* DATENSATZAUSZUG

◆ ◆ ◆ ◆ ◆ ◆ ◆

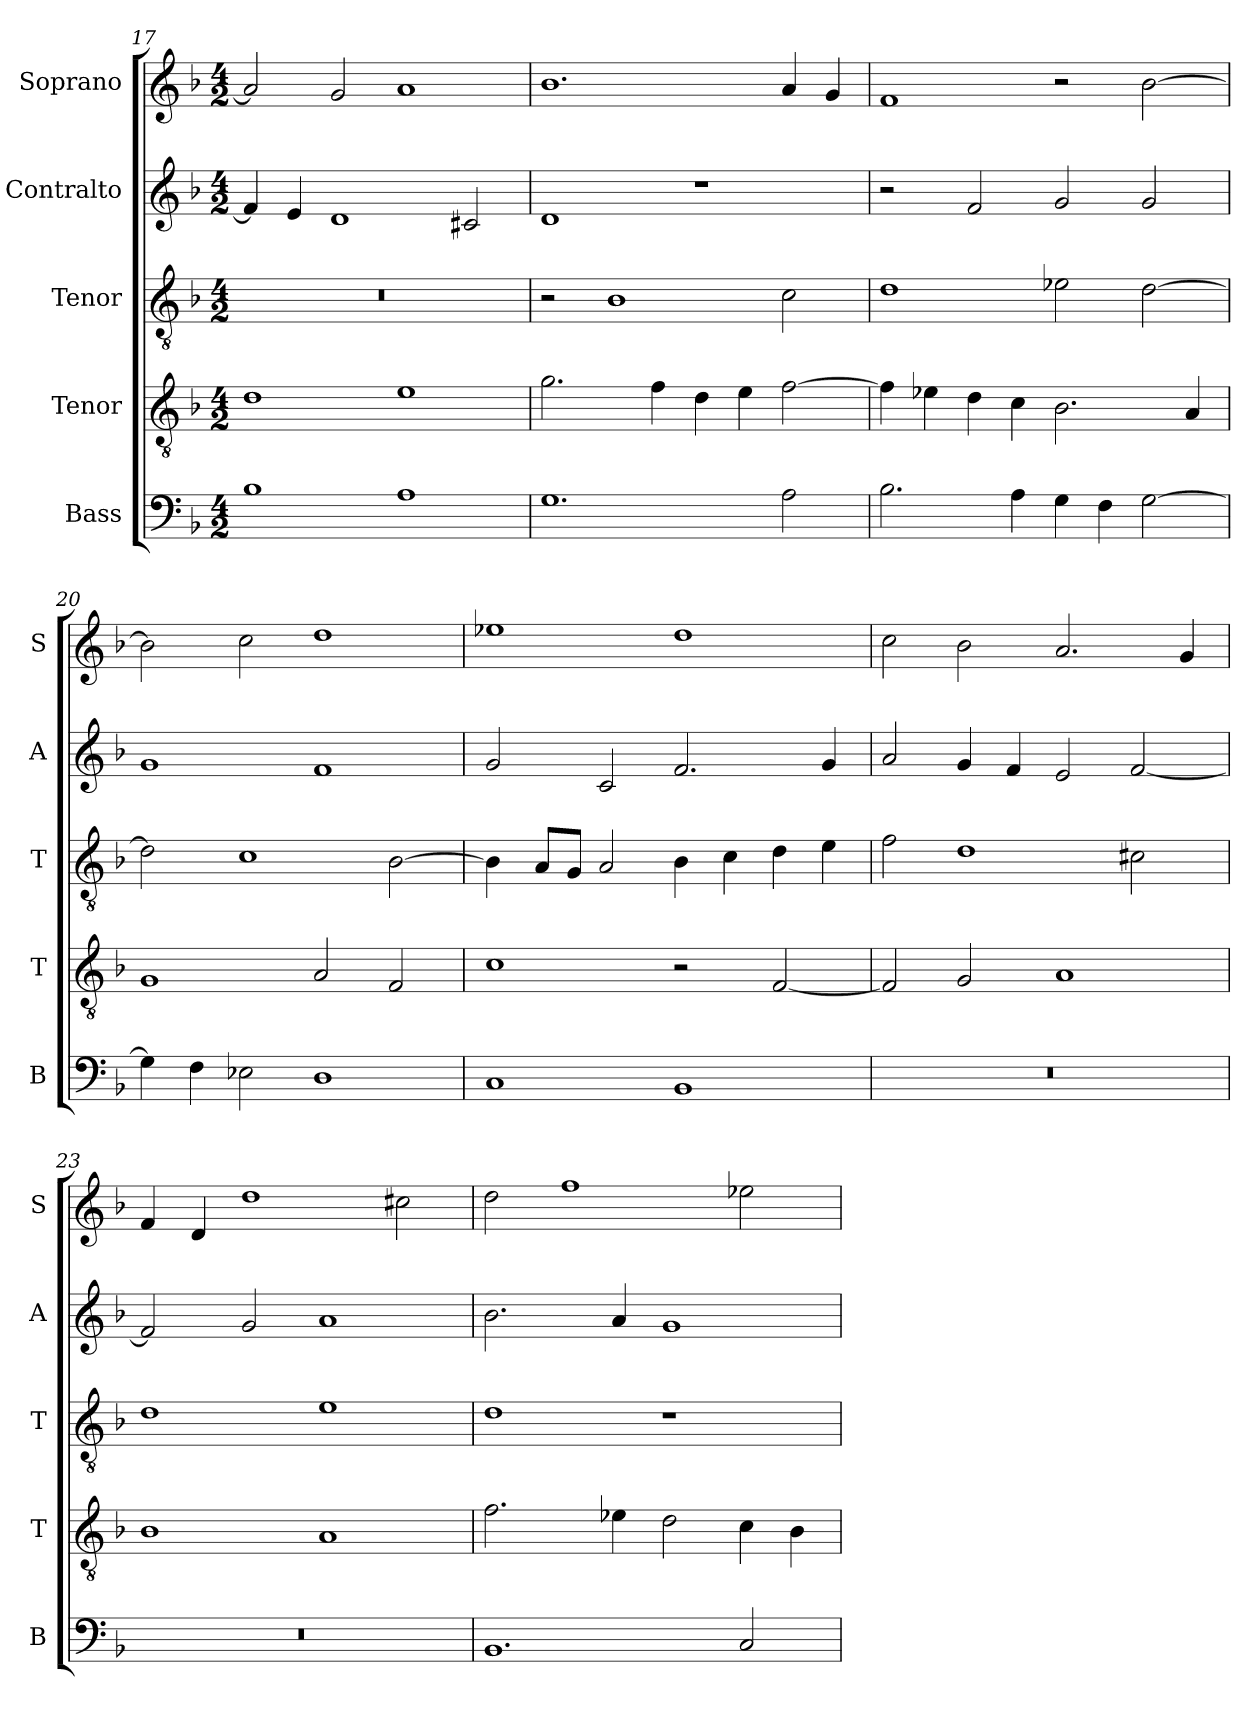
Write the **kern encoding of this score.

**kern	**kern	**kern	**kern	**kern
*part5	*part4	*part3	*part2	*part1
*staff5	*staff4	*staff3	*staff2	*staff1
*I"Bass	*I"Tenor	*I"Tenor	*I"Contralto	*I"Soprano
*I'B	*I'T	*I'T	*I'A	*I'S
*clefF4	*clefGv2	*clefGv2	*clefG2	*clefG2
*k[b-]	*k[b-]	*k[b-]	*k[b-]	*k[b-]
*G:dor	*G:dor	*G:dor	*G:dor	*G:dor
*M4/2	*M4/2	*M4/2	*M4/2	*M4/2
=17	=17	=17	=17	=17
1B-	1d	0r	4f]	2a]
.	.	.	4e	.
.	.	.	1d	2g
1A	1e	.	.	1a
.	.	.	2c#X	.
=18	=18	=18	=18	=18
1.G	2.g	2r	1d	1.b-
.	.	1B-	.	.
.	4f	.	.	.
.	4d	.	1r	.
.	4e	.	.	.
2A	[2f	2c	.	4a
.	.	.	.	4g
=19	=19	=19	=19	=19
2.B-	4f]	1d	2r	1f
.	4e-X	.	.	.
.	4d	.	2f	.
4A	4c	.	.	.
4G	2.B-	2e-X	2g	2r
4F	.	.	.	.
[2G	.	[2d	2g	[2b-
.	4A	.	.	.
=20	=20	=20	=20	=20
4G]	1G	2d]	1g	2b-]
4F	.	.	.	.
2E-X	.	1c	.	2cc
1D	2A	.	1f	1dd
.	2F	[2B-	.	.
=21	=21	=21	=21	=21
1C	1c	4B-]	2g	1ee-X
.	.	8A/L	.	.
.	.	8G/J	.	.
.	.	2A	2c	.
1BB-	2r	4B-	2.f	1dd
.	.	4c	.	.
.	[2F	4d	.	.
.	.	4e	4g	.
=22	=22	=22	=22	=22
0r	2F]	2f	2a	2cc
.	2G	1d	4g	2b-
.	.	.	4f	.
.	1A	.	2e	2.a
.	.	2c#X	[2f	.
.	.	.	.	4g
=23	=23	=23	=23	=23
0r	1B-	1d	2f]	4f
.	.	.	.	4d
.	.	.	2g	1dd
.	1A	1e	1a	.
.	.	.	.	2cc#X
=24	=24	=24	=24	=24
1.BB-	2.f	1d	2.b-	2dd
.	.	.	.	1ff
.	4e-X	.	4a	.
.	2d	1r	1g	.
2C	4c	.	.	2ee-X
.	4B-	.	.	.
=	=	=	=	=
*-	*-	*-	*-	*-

◆ ◆ ◆ ◆ ◆ ◆ ◆

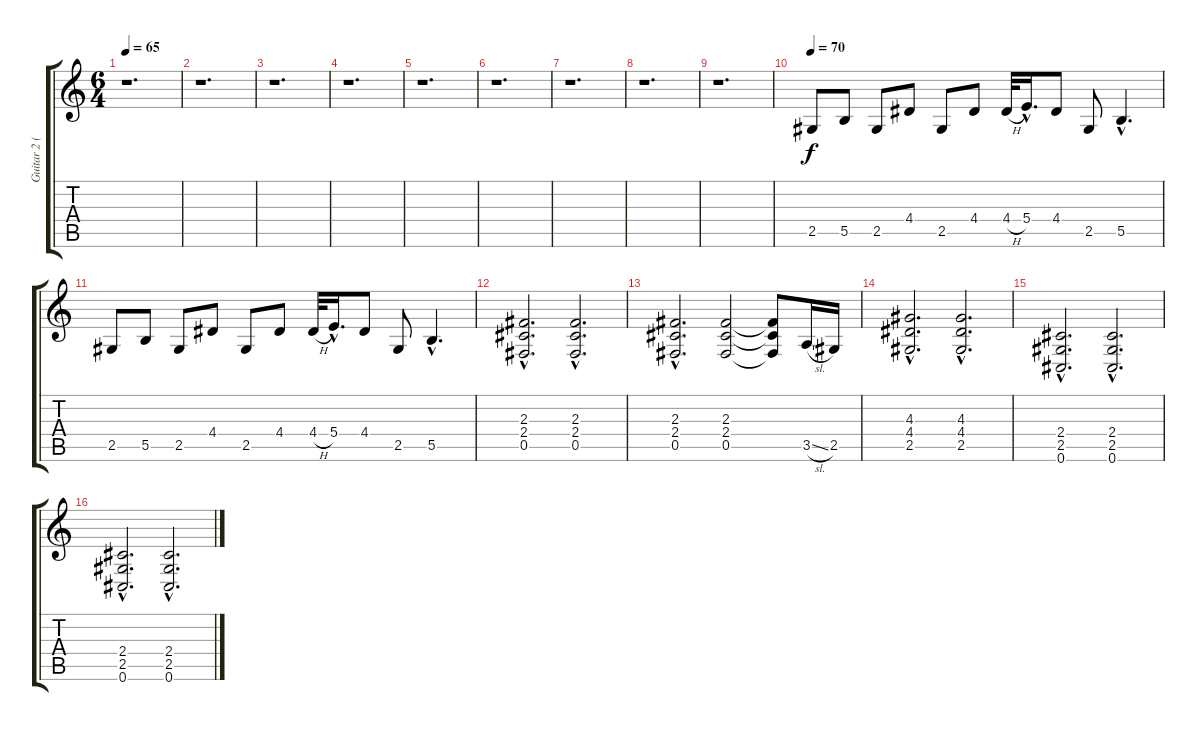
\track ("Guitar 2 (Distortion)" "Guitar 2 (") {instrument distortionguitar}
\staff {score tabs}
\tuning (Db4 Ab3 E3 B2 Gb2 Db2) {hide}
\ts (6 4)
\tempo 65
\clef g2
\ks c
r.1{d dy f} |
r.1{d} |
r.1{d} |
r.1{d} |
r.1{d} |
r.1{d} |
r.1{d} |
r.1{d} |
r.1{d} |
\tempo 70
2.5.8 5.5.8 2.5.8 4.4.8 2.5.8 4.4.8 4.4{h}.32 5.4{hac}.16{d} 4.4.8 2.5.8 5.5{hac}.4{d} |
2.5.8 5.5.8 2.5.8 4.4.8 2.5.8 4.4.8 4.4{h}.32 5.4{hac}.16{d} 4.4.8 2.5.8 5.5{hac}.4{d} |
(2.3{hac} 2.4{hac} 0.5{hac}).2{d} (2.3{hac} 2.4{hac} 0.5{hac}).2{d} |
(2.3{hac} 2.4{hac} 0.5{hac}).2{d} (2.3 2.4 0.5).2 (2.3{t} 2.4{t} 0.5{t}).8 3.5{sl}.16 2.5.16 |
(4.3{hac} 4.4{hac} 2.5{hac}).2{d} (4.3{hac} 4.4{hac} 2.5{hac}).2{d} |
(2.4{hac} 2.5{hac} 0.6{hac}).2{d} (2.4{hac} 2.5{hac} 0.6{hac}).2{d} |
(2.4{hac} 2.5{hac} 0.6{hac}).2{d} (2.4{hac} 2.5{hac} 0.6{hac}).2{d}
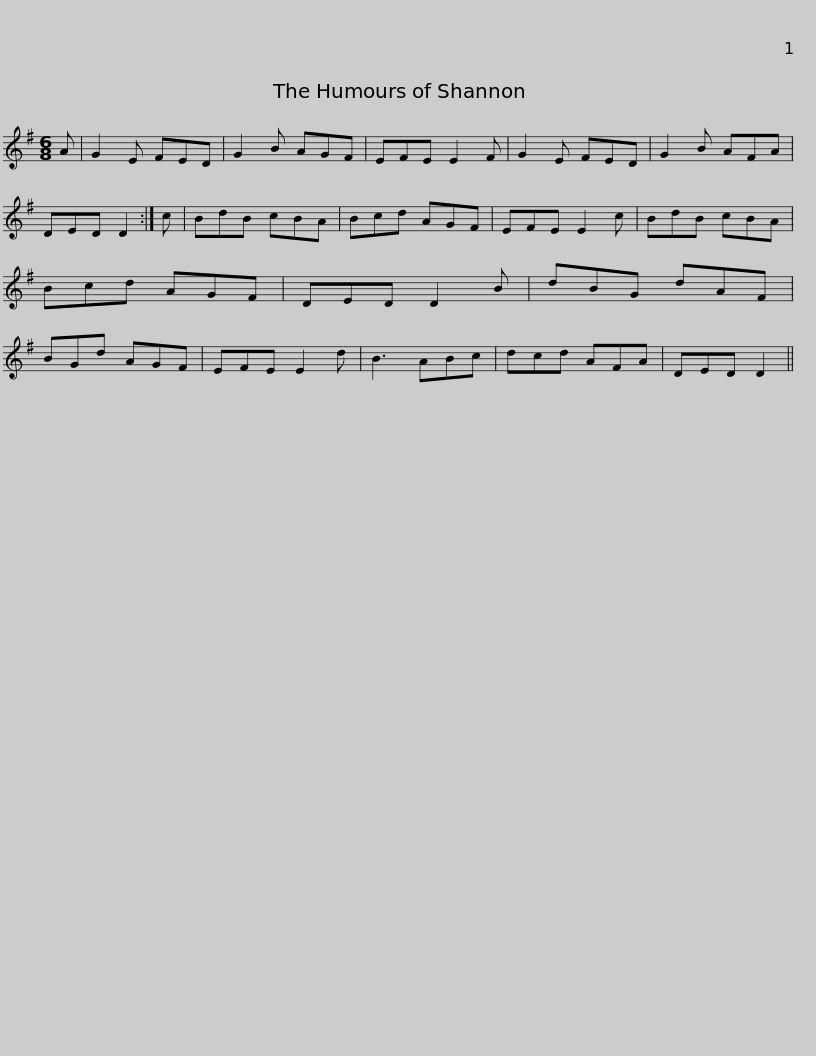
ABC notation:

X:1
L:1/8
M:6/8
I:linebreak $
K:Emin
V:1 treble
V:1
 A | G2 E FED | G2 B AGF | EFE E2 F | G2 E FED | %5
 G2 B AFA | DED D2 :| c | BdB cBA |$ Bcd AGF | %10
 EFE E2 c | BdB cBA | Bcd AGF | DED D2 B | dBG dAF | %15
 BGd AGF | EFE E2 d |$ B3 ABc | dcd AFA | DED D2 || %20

◆ ◆ ◆ ◆ ◆ ◆ ◆

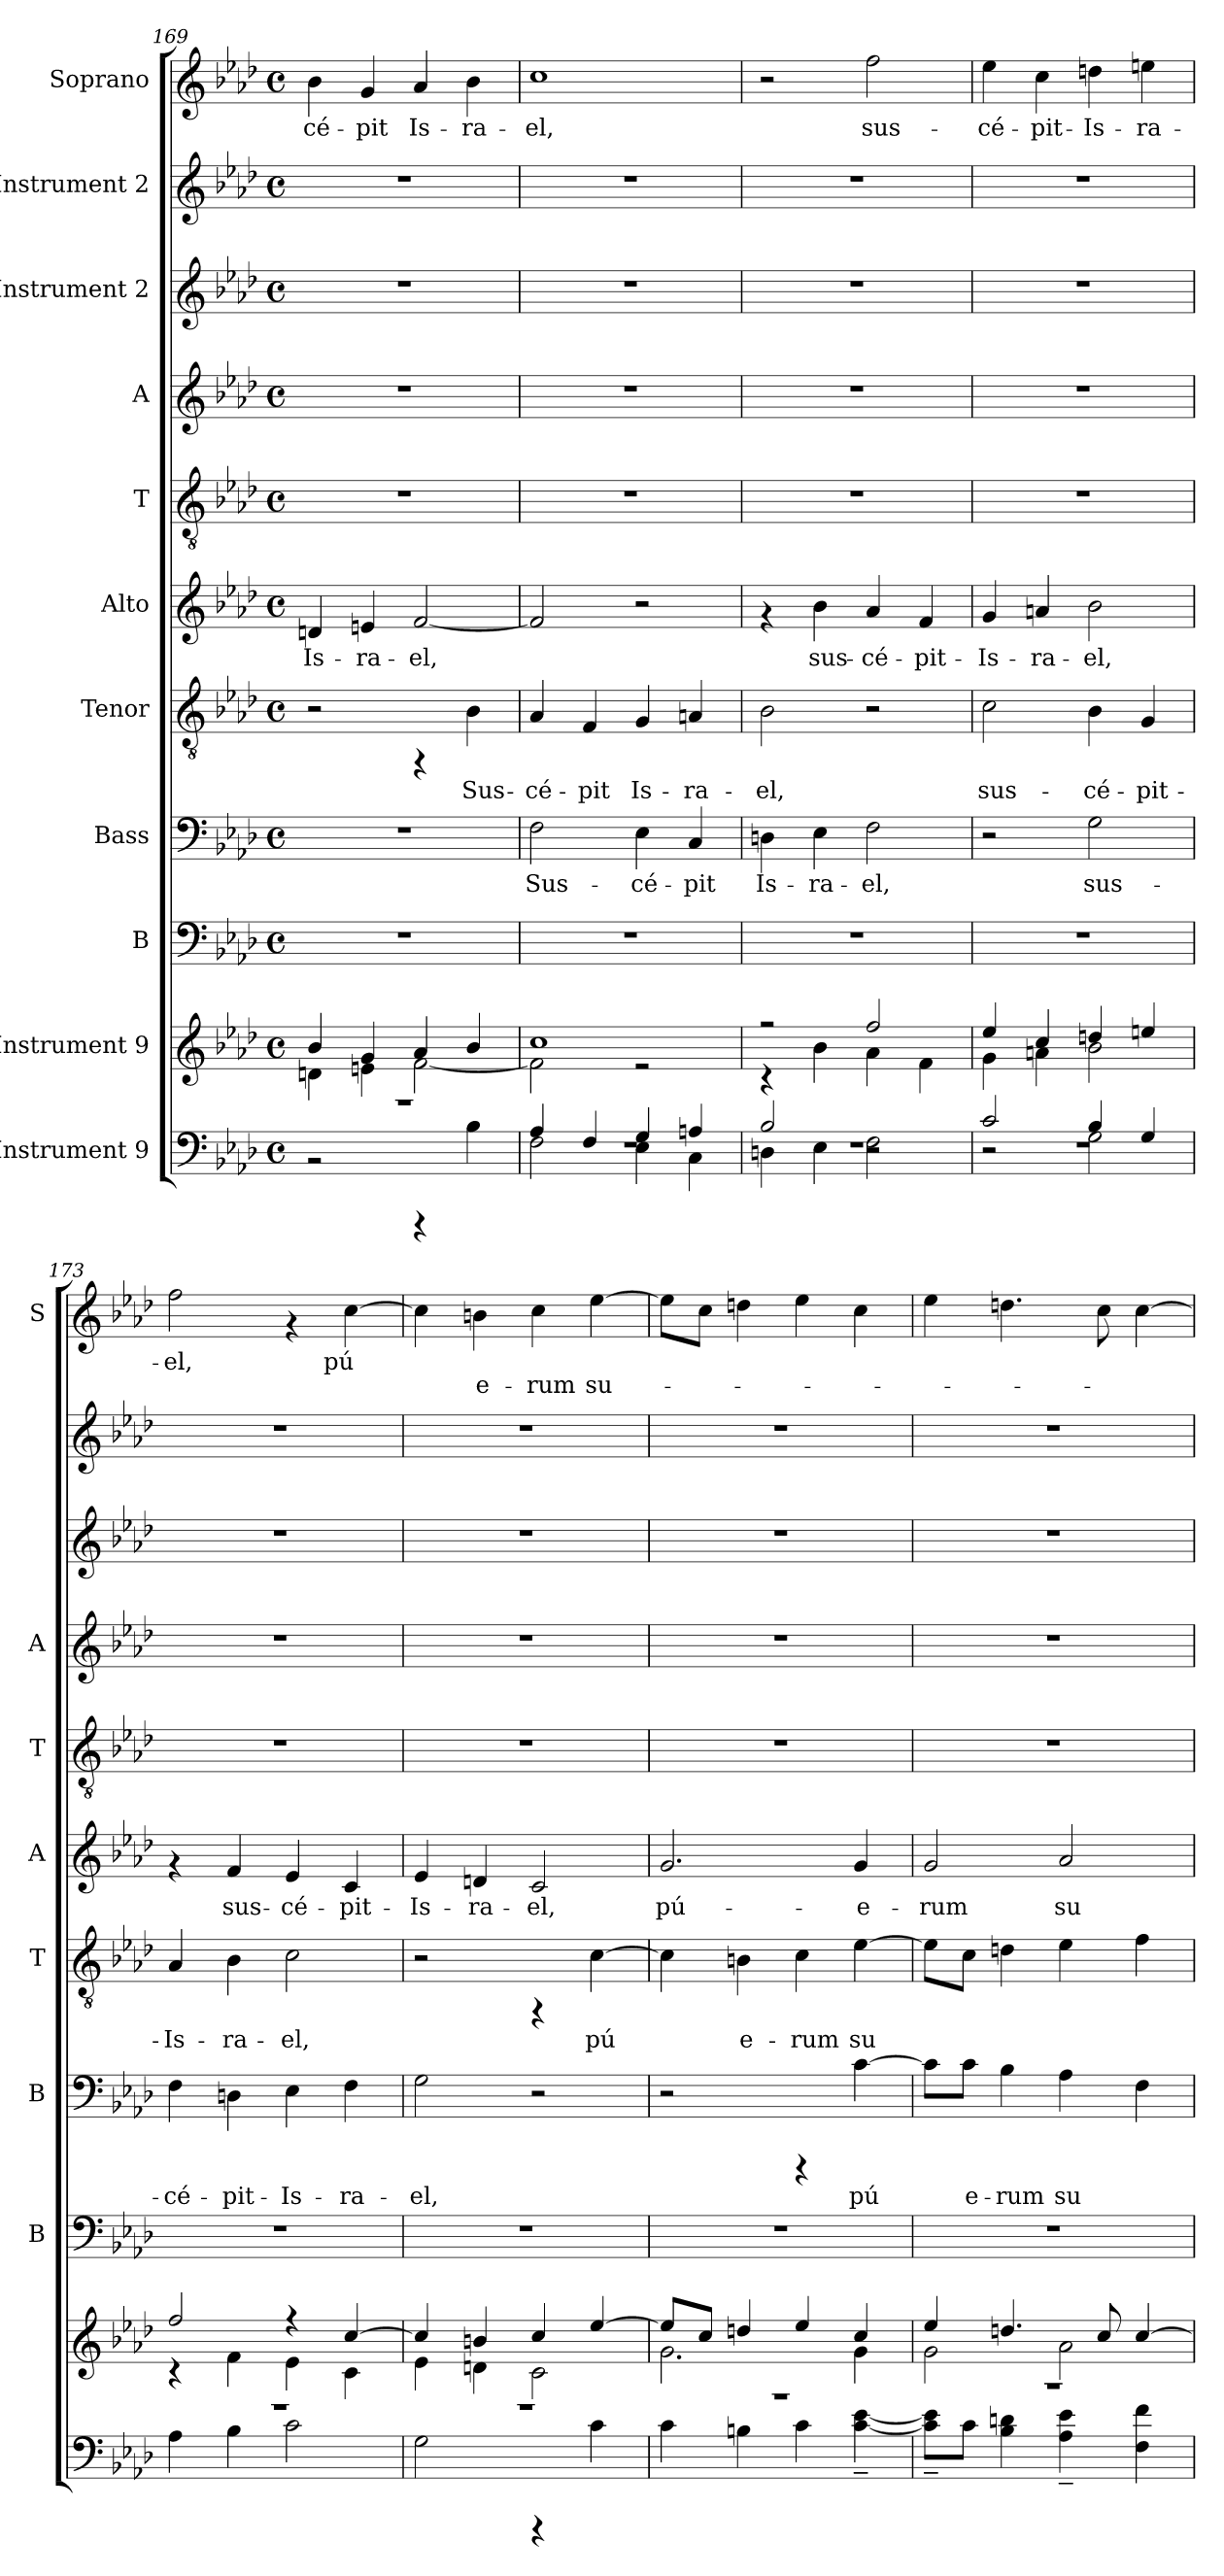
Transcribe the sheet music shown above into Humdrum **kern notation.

◆ ◆ ◆ ◆ ◆ ◆ ◆

* AUFGABE
Welche Zeilen der Einträge oben enthalten die Zeichenfolge „kern“? Schreib jede dieser Zeilen vollständig heraus.

* ERWARTETE ANTWORT
Write the **kern encoding of this score.
**kern	**kern	**kern	**kern	**kern
Transcribe the sheet music shown above into Humdrum **kern notation.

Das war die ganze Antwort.